Across the EP’s three tracks, Devlin doesn’t waste time wallowing. He takes heartache, ego crashes, and late-night overthinking and turns them into something defiantly alive. Every beat pulses like a heartbeat that refuses to slow down, every chorus hits like a text you shouldn’t have read but can’t stop looking at. It’s catharsis on the dancefloor, where you feel everything and let it go at the same time.
What’s impressive here is how DIY it all feels without ever sounding small. Devlin, working mostly from his London flat, crafts musical spaces that feel big enough to hold all your worst nights and still leave room to move. There’s a pulsing, dark-glam energy to these tracks: think club-ready pop that isn’t afraid to show its teeth. It’s sweaty, glittered, a little bitter, and totally addictive.

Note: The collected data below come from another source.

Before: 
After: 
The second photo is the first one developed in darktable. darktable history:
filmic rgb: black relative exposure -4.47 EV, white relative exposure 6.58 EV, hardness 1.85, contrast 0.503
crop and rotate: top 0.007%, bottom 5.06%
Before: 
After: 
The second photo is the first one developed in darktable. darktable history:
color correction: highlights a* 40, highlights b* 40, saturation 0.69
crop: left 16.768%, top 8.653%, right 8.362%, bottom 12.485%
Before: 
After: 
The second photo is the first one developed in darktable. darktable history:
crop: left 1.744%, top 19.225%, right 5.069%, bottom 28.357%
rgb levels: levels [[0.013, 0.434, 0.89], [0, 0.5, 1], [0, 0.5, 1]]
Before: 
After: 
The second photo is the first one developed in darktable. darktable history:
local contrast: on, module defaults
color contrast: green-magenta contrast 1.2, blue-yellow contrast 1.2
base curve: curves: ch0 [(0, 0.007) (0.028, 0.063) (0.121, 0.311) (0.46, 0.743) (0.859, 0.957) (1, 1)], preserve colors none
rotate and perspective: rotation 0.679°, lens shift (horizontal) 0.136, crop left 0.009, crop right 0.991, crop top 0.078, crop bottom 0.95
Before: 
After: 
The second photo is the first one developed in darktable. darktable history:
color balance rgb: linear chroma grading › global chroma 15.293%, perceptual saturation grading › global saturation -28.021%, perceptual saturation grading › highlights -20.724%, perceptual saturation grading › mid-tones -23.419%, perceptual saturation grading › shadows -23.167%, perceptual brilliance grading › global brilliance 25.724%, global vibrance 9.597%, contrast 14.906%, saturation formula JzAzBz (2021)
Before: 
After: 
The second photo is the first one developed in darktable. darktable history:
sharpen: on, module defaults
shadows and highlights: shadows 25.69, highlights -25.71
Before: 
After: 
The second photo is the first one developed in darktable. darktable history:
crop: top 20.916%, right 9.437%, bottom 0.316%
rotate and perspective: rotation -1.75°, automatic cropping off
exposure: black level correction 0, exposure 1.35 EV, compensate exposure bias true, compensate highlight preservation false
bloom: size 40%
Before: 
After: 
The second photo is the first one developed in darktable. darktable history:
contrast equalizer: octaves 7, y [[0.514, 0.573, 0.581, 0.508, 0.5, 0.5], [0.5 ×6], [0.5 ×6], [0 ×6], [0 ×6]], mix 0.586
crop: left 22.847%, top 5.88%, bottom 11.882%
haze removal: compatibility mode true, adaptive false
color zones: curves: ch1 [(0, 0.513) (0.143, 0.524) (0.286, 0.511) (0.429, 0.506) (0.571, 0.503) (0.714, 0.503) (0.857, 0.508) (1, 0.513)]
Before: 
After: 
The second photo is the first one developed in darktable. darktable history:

“This project makes me want to SCREAM out the top of a sunroof after leaving an ex on read,” Devlin says, and honestly, that nails it. This is music for the aftermath: when you’ve cried, deleted the photos, and decided to wear something that makes you feel invincible anyway.
Whether you’re driving solo at midnight or dancing with strangers under coloured lights, ‘SCREAM’ offers the rarest kind of pop, vulnerable but full of swagger. Devlin’s voice carries every lyric like a secret you didn’t mean to tell but needed to say out loud.
With ‘SCREAM’, Dan Devlin gives us the emotional release we didn’t know we were craving; a reason to feel everything, shout it out, and still keep dancing.